• Problem details
Every line of the listing below is to be repeated exactly; the pictures stay out.

• Supplied data
================================

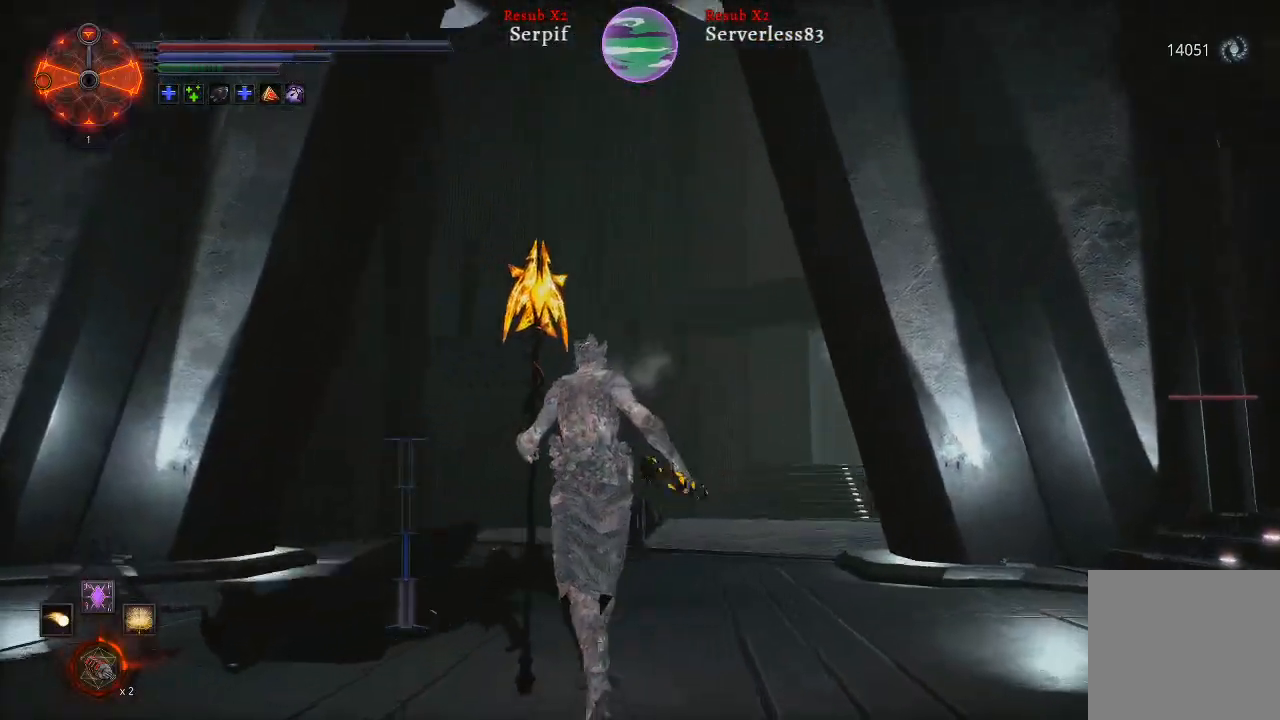
{"buttons": [], "left_stick": "up-left", "right_stick": "right", "events": [[117, "right_stick", "center"], [400, "right_stick", "right"]]}
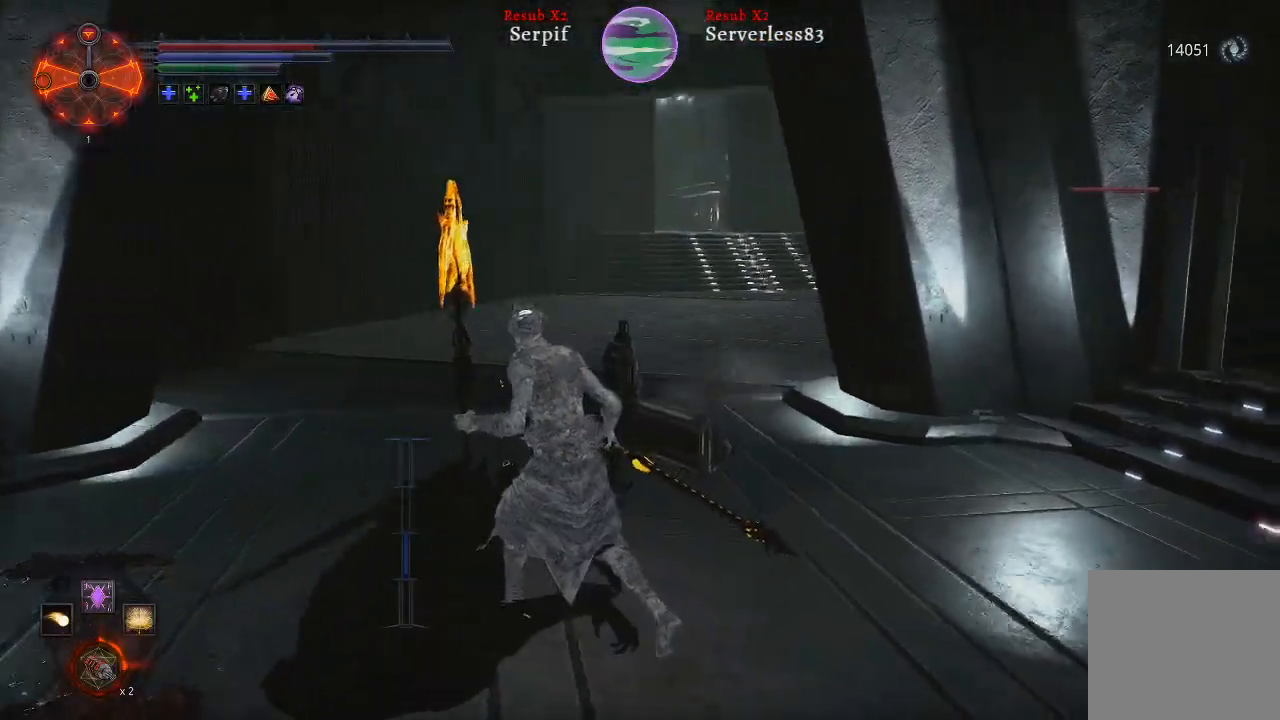
{"buttons": [], "left_stick": "up-left", "right_stick": "center", "events": [[333, "right_stick", "center"]]}
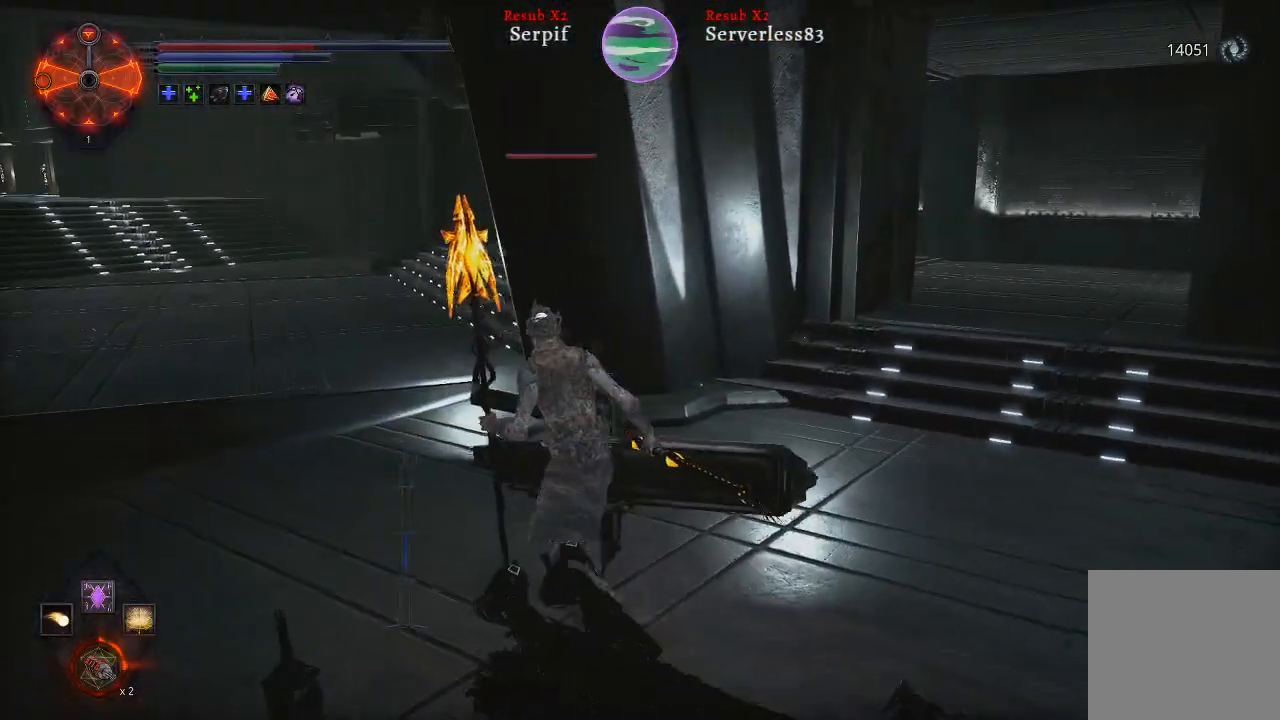
{"buttons": ["DPAD_DOWN"], "left_stick": "center", "right_stick": "center", "events": [[250, "left_stick", "center"], [467, "DPAD_DOWN", "down"]]}
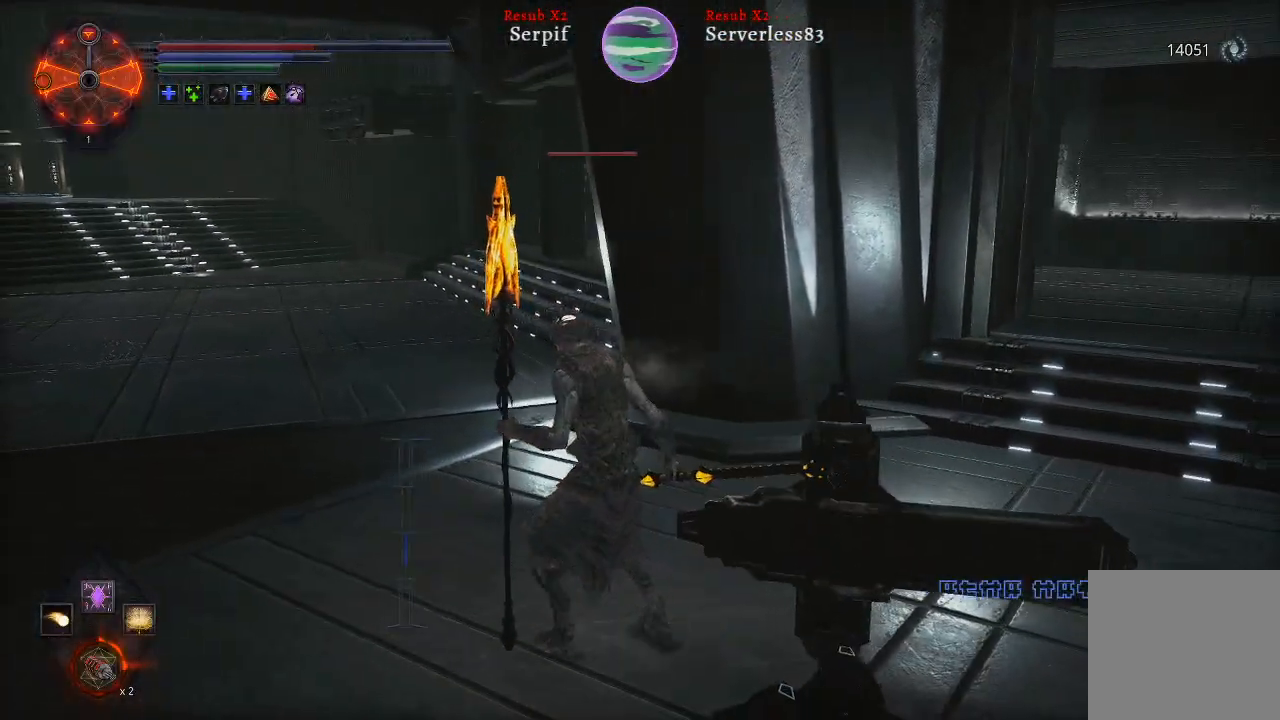
{"buttons": [], "left_stick": "up-left", "right_stick": "center", "events": [[100, "DPAD_DOWN", "up"], [467, "left_stick", "up-left"]]}
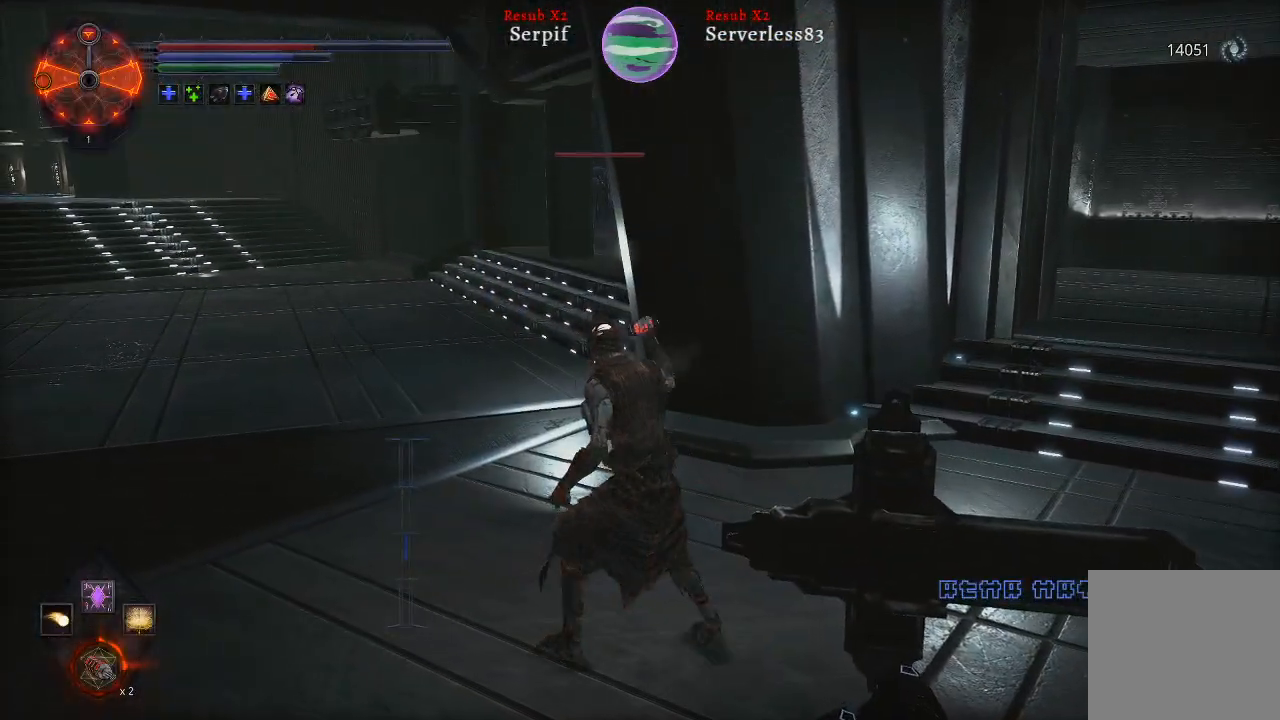
{"buttons": [], "left_stick": "up-left", "right_stick": "center", "events": []}
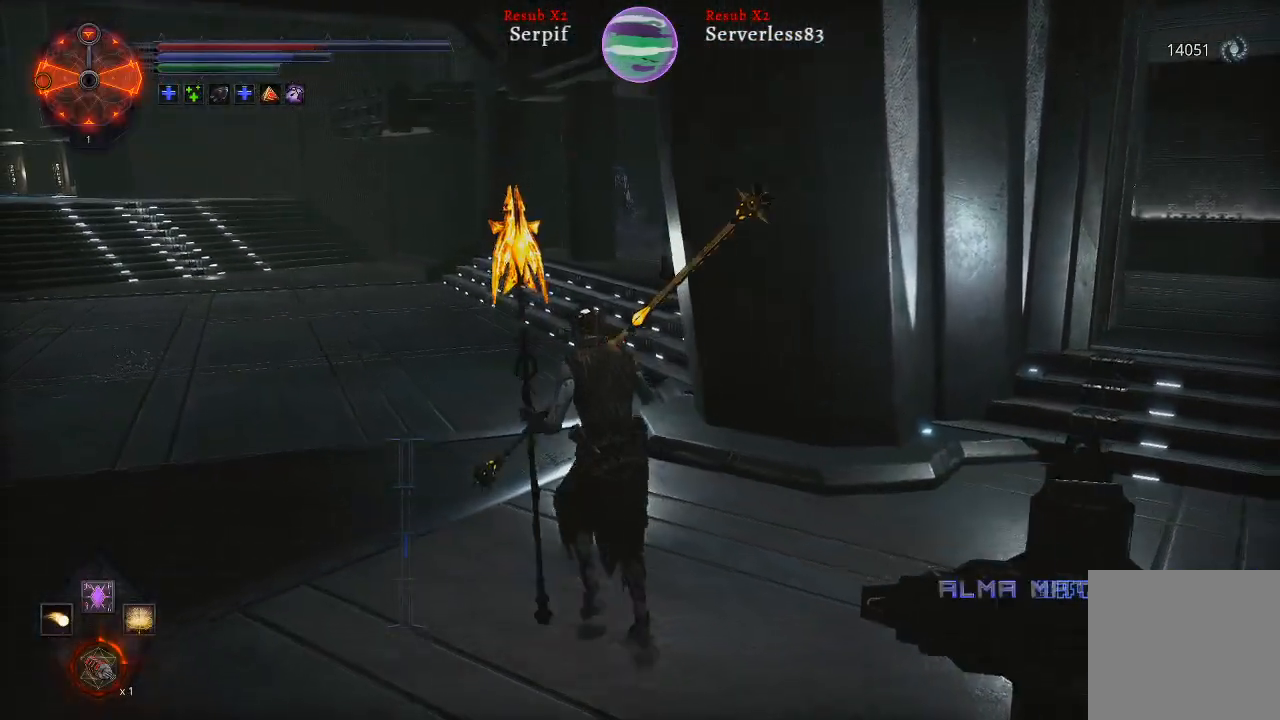
{"buttons": [], "left_stick": "up-left", "right_stick": "center", "events": []}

================================

• Answer box
{"buttons": [], "left_stick": "up-left", "right_stick": "right", "events": [[117, "right_stick", "center"], [400, "right_stick", "right"]]}
{"buttons": [], "left_stick": "up-left", "right_stick": "center", "events": [[333, "right_stick", "center"]]}
{"buttons": ["DPAD_DOWN"], "left_stick": "center", "right_stick": "center", "events": [[250, "left_stick", "center"], [467, "DPAD_DOWN", "down"]]}
{"buttons": [], "left_stick": "up-left", "right_stick": "center", "events": [[100, "DPAD_DOWN", "up"], [467, "left_stick", "up-left"]]}
{"buttons": [], "left_stick": "up-left", "right_stick": "center", "events": []}
{"buttons": [], "left_stick": "up-left", "right_stick": "center", "events": []}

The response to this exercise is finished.